サーキット走行中のまばたきには類似性があった

 NTTは、サーキットを高速周回するドライバーの瞬目(まばたき)がコース上の特定位置で生じることを世界で初めて発見したと発表した。人の認知状態を読み取る手法につながる可能性がある。

 競技車両を用い、サーキットを走行中のドライバーのまばたき状態を車両の位置や挙動と同時に計測した。一般にまたばきは1分間に約20回起き、1回につき0.2秒ほど視覚が遮られる。超高速でサーキットを走るドライバーにとって、まばたきによる影響は無視できない。また、運転中のまばたきはこれまで、ランダムに起きていると考えられていた。

 計測の結果、ドライバーはコース上の特定の位置付近でまばたきを繰り返し、周回を重ねても、同じ位置でまばたきする確率が高いことを発見した。また、まばたきのパターンには、ドライバーの生理学的要因と運転行動に伴う認知状態の変化が関与していることも明らかにした。

 ドライバーによって平常時のまばたき頻度は異なるものの、コース上のまばたき位置は類似しており、車両加速度が小さい時に偏っている。車両が急減速したり、横方向に加速度がかかっている場合はまばたきを抑制する傾向が強いこともわかった。時速300キロメートル付近から急減速し、コーナーに進入するところでまばたきが止まり、コーナーを抜けて次のセクションに向かうところで集中的にまばたきが発生したという。

 また、ラップタイムが早い時ほどまばたきパターンが明確で、ドライバーの運転への集中度がまばたきパターンに反映されていると推定する。
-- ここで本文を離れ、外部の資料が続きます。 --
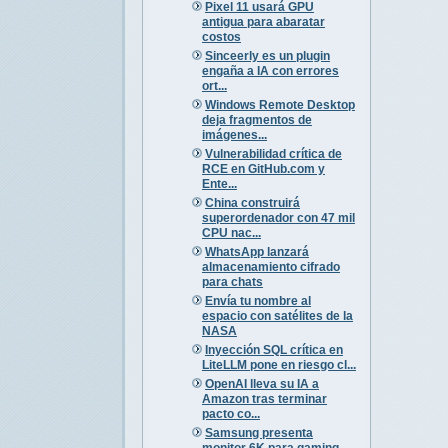
Pixel 11 usará GPU
antigua para abaratar
costos
Sinceerly es un plugin
engaña a IA con errores
ort...
Windows Remote Desktop
deja fragmentos de
imágenes...
Vulnerabilidad crítica de
RCE en GitHub.com y
Ente...
China construirá
superordenador con 47 mil
CPU nac...
WhatsApp lanzará
almacenamiento cifrado
para chats
Envía tu nombre al
espacio con satélites de la
NASA
Inyección SQL crítica en
LiteLLM pone en riesgo cl...
OpenAI lleva su IA a
Amazon tras terminar
pacto co...
Samsung presenta
monitor 6K para gaming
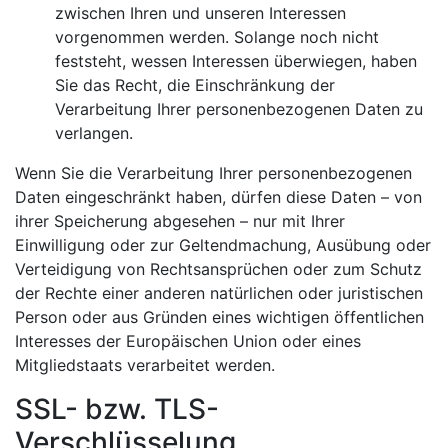
zwischen Ihren und unseren Interessen
vorgenommen werden. Solange noch nicht
feststeht, wessen Interessen überwiegen, haben
Sie das Recht, die Einschränkung der
Verarbeitung Ihrer personenbezogenen Daten zu
verlangen.
Wenn Sie die Verarbeitung Ihrer personenbezogenen
Daten eingeschränkt haben, dürfen diese Daten – von
ihrer Speicherung abgesehen – nur mit Ihrer
Einwilligung oder zur Geltendmachung, Ausübung oder
Verteidigung von Rechtsansprüchen oder zum Schutz
der Rechte einer anderen natürlichen oder juristischen
Person oder aus Gründen eines wichtigen öffentlichen
Interesses der Europäischen Union oder eines
Mitgliedstaats verarbeitet werden.
SSL- bzw. TLS-
Verschlüsselung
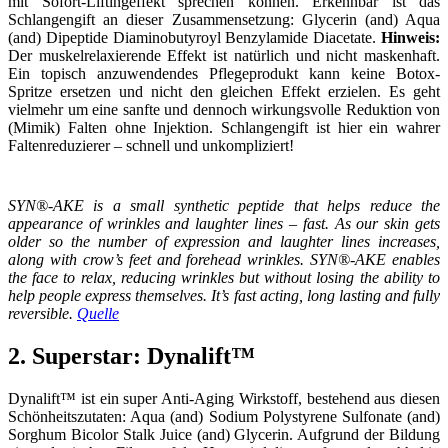
mit Sofort-Liftingeffekt sprechen können. Erkennbar ist das
Schlangengift an dieser Zusammensetzung: Glycerin (and) Aqua
(and) Dipeptide Diaminobutyroyl Benzylamide Diacetate.
Hinweis:
Der muskelrelaxierende Effekt ist natürlich und nicht maskenhaft.
Ein topisch anzuwendendes Pflegeprodukt kann keine Botox-
Spritze ersetzen und nicht den gleichen Effekt erzielen. Es geht
vielmehr um eine sanfte und dennoch wirkungsvolle Reduktion von
(Mimik) Falten ohne Injektion. Schlangengift ist hier ein wahrer
Faltenreduzierer – schnell und unkompliziert!
SYN®-AKE is a small synthetic peptide that helps reduce the
appearance of wrinkles and laughter lines – fast. As our skin gets
older so the number of expression and laughter lines increases,
along with crow’s feet and forehead wrinkles. SYN®-AKE enables
the face to relax, reducing wrinkles but without losing the ability to
help people express themselves. It’s fast acting, long lasting and fully
reversible.
Quelle
2. Superstar: Dynalift™
Dynalift™ ist ein super Anti-Aging Wirkstoff, bestehend aus diesen
Schönheitszutaten: Aqua (and) Sodium Polystyrene Sulfonate (and)
Sorghum Bicolor Stalk Juice (and) Glycerin. Aufgrund der Bildung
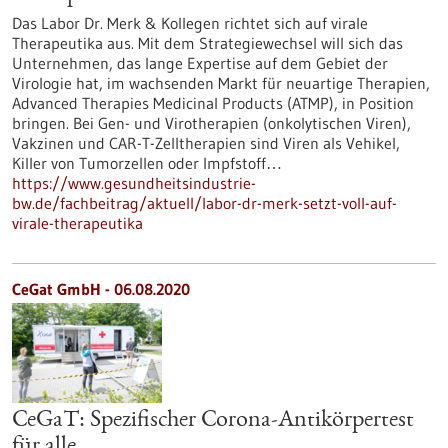
Das Labor Dr. Merk & Kollegen richtet sich auf virale
Therapeutika aus. Mit dem Strategiewechsel will sich das
Unternehmen, das lange Expertise auf dem Gebiet der
Virologie hat, im wachsenden Markt für neuartige Therapien,
Advanced Therapies Medicinal Products (ATMP), in Position
bringen. Bei Gen- und Virotherapien (onkolytischen Viren),
Vakzinen und CAR-T-Zelltherapien sind Viren als Vehikel,
Killer von Tumorzellen oder Impfstoff…
https://www.gesundheitsindustrie-
bw.de/fachbeitrag/aktuell/labor-dr-merk-setzt-voll-auf-
virale-therapeutika
CeGat GmbH - 06.08.2020
CeGaT: Spezifischer Corona-Antikörpertest
für alle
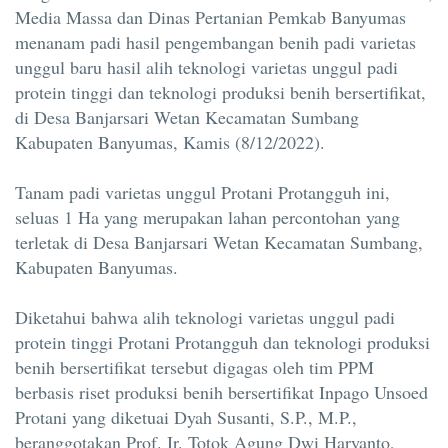
Media Massa dan Dinas Pertanian Pemkab Banyumas
menanam padi hasil pengembangan benih padi varietas
unggul baru hasil alih teknologi varietas unggul padi
protein tinggi dan teknologi produksi benih bersertifikat,
di Desa Banjarsari Wetan Kecamatan Sumbang
Kabupaten Banyumas, Kamis (8/12/2022).
Tanam padi varietas unggul Protani Protangguh ini,
seluas 1 Ha yang merupakan lahan percontohan yang
terletak di Desa Banjarsari Wetan Kecamatan Sumbang,
Kabupaten Banyumas.
Diketahui bahwa alih teknologi varietas unggul padi
protein tinggi Protani Protangguh dan teknologi produksi
benih bersertifikat tersebut digagas oleh tim PPM
berbasis riset produksi benih bersertifikat Inpago Unsoed
Protani yang diketuai Dyah Susanti, S.P., M.P.,
beranggotakan Prof. Ir. Totok Agung Dwi Haryanto,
 NTTは今回の研究で、激しい振動や大きな加減度、瞬間的な明暗の変化といったサーキットでの過酷な運転環境下でも、まばたきパターンを通じて人の認知や心理状態の変化を捉えることが可能であることが示されたとし、「まばたきパターン」というバイタル(生体)指標が、実環境で人の認知状態などを読み取る新たな道を拓く可能性が広がるとしている。